━━ DATA TO USE

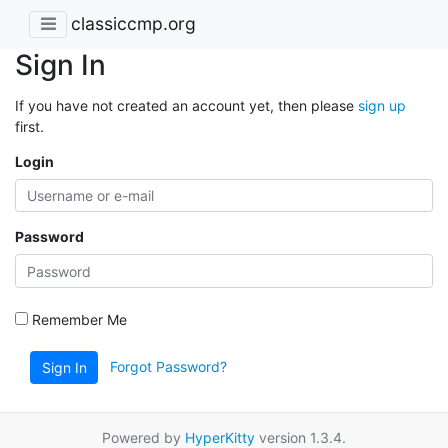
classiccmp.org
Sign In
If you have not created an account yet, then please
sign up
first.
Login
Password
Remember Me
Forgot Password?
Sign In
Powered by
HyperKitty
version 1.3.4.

━━━━

» **ASSIGNMENT**
Please retype the records above exactly, excluding every picture.

» **TASK ANSWER**
classiccmp.org
Sign In
If you have not created an account yet, then please
sign up
first.
Login
Password
Remember Me
Forgot Password?
Sign In
Powered by
HyperKitty
version 1.3.4.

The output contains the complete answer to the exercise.